Supplied information Block Start

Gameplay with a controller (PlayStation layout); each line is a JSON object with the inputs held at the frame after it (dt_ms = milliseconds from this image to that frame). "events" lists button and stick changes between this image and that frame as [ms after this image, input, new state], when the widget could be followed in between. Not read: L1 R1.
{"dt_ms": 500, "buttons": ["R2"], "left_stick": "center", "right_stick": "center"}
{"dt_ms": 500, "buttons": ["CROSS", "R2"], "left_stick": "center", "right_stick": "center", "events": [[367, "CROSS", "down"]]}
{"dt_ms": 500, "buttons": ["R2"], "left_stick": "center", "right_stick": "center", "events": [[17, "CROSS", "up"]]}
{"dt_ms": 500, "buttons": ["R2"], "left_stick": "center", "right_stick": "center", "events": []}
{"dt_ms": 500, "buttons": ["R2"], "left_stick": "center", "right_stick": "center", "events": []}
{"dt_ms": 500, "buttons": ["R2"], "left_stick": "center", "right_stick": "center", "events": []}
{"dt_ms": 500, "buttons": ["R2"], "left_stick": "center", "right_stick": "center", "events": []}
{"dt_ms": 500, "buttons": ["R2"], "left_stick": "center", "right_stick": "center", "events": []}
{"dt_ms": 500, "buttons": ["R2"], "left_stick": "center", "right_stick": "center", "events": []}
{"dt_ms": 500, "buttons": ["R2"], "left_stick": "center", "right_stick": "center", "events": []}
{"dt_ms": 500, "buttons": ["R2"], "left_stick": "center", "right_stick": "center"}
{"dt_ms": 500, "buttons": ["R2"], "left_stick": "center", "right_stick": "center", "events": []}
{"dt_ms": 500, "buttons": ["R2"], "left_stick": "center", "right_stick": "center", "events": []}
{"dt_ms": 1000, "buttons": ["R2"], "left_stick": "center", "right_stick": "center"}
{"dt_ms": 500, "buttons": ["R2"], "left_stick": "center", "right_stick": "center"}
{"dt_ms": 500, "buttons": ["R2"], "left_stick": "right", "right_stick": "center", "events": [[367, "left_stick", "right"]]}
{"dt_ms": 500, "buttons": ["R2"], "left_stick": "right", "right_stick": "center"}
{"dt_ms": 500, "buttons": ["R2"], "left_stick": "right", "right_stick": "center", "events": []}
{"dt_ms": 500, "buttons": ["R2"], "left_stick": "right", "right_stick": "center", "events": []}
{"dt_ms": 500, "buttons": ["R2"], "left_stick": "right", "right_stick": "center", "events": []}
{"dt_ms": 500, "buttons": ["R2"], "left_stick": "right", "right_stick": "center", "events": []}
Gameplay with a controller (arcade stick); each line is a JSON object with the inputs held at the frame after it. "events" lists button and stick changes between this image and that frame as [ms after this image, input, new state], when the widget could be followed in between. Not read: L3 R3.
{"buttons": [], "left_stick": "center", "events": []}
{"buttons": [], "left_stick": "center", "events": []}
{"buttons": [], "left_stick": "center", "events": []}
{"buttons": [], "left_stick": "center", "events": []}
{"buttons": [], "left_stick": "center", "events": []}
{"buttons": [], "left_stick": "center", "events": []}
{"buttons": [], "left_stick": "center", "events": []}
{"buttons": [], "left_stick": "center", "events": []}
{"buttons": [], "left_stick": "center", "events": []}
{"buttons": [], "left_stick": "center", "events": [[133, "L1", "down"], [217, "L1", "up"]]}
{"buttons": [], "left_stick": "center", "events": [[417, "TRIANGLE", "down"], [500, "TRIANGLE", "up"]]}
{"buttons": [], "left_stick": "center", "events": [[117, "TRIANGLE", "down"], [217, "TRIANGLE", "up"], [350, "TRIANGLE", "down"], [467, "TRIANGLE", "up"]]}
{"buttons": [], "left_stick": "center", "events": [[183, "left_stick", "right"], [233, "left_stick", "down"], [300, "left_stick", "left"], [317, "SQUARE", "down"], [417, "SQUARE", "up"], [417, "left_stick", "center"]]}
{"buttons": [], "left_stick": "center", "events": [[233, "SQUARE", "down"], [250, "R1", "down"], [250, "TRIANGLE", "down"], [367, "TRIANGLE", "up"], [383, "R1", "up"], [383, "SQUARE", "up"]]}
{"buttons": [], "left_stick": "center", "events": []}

Supplied information Block End

| About this task |
Copy out each line of the data that holds the string "read".

| Solution for this task |
Gameplay with a controller (PlayStation layout); each line is a JSON object with the inputs held at the frame after it (dt_ms = milliseconds from this image to that frame). "events" lists button and stick changes between this image and that frame as [ms after this image, input, new state], when the widget could be followed in between. Not read: L1 R1.
Gameplay with a controller (arcade stick); each line is a JSON object with the inputs held at the frame after it. "events" lists button and stick changes between this image and that frame as [ms after this image, input, new state], when the widget could be followed in between. Not read: L3 R3.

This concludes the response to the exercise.